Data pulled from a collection
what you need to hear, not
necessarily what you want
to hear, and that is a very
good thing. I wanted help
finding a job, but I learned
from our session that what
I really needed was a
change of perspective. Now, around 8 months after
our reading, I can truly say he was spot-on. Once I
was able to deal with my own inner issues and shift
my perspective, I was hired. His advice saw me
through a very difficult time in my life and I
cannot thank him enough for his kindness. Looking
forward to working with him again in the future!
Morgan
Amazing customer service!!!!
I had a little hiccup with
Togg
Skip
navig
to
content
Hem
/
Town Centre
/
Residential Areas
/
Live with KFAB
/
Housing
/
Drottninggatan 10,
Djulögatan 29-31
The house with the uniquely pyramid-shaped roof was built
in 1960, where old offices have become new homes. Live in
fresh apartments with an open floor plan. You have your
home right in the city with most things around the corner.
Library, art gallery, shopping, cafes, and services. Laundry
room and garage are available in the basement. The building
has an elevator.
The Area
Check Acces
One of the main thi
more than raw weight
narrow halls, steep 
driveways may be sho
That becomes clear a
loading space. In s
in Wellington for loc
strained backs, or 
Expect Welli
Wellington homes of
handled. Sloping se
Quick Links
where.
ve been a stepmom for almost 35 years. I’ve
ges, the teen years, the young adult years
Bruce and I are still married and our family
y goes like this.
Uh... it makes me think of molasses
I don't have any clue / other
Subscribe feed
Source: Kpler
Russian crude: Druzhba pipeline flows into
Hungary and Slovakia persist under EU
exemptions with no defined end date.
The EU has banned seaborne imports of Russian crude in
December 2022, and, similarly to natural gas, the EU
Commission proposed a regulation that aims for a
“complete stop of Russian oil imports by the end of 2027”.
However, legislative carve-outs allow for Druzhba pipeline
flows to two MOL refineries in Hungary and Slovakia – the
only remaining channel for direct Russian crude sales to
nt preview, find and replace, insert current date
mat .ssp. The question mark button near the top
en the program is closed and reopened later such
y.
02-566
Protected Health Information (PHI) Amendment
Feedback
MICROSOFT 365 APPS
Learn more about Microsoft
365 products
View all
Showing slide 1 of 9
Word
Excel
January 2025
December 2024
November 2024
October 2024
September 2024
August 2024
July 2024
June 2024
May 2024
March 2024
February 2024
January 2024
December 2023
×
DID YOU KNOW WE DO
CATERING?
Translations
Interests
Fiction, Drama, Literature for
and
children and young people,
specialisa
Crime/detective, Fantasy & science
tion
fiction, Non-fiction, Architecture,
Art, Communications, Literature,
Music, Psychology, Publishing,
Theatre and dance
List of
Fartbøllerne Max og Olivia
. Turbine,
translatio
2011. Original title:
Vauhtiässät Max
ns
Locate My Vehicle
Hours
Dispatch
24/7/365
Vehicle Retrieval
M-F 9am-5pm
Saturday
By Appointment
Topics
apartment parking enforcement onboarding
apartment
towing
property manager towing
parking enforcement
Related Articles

**EXERCISE OBJECTIVE:**
Switch every "perspective" in the data above to "outlook", and reproduce all other lines unchanged.

**EXERCISE RESPONSE:**
what you need to hear, not
necessarily what you want
to hear, and that is a very
good thing. I wanted help
finding a job, but I learned
from our session that what
I really needed was a
change of outlook. Now, around 8 months after
our reading, I can truly say he was spot-on. Once I
was able to deal with my own inner issues and shift
my outlook, I was hired. His advice saw me
through a very difficult time in my life and I
cannot thank him enough for his kindness. Looking
forward to working with him again in the future!
Morgan
Amazing customer service!!!!
I had a little hiccup with
Togg
Skip
navig
to
content
Hem
/
Town Centre
/
Residential Areas
/
Live with KFAB
/
Housing
/
Drottninggatan 10,
Djulögatan 29-31
The house with the uniquely pyramid-shaped roof was built
in 1960, where old offices have become new homes. Live in
fresh apartments with an open floor plan. You have your
home right in the city with most things around the corner.
Library, art gallery, shopping, cafes, and services. Laundry
room and garage are available in the basement. The building
has an elevator.
The Area
Check Acces
One of the main thi
more than raw weight
narrow halls, steep 
driveways may be sho
That becomes clear a
loading space. In s
in Wellington for loc
strained backs, or 
Expect Welli
Wellington homes of
handled. Sloping se
Quick Links
where.
ve been a stepmom for almost 35 years. I’ve
ges, the teen years, the young adult years
Bruce and I are still married and our family
y goes like this.
Uh... it makes me think of molasses
I don't have any clue / other
Subscribe feed
Source: Kpler
Russian crude: Druzhba pipeline flows into
Hungary and Slovakia persist under EU
exemptions with no defined end date.
The EU has banned seaborne imports of Russian crude in
December 2022, and, similarly to natural gas, the EU
Commission proposed a regulation that aims for a
“complete stop of Russian oil imports by the end of 2027”.
However, legislative carve-outs allow for Druzhba pipeline
flows to two MOL refineries in Hungary and Slovakia – the
only remaining channel for direct Russian crude sales to
nt preview, find and replace, insert current date
mat .ssp. The question mark button near the top
en the program is closed and reopened later such
y.
02-566
Protected Health Information (PHI) Amendment
Feedback
MICROSOFT 365 APPS
Learn more about Microsoft
365 products
View all
Showing slide 1 of 9
Word
Excel
January 2025
December 2024
November 2024
October 2024
September 2024
August 2024
July 2024
June 2024
May 2024
March 2024
February 2024
January 2024
December 2023
×
DID YOU KNOW WE DO
CATERING?
Translations
Interests
Fiction, Drama, Literature for
and
children and young people,
specialisa
Crime/detective, Fantasy & science
tion
fiction, Non-fiction, Architecture,
Art, Communications, Literature,
Music, Psychology, Publishing,
Theatre and dance
List of
Fartbøllerne Max og Olivia
. Turbine,
translatio
2011. Original title:
Vauhtiässät Max
ns
Locate My Vehicle
Hours
Dispatch
24/7/365
Vehicle Retrieval
M-F 9am-5pm
Saturday
By Appointment
Topics
apartment parking enforcement onboarding
apartment
towing
property manager towing
parking enforcement
Related Articles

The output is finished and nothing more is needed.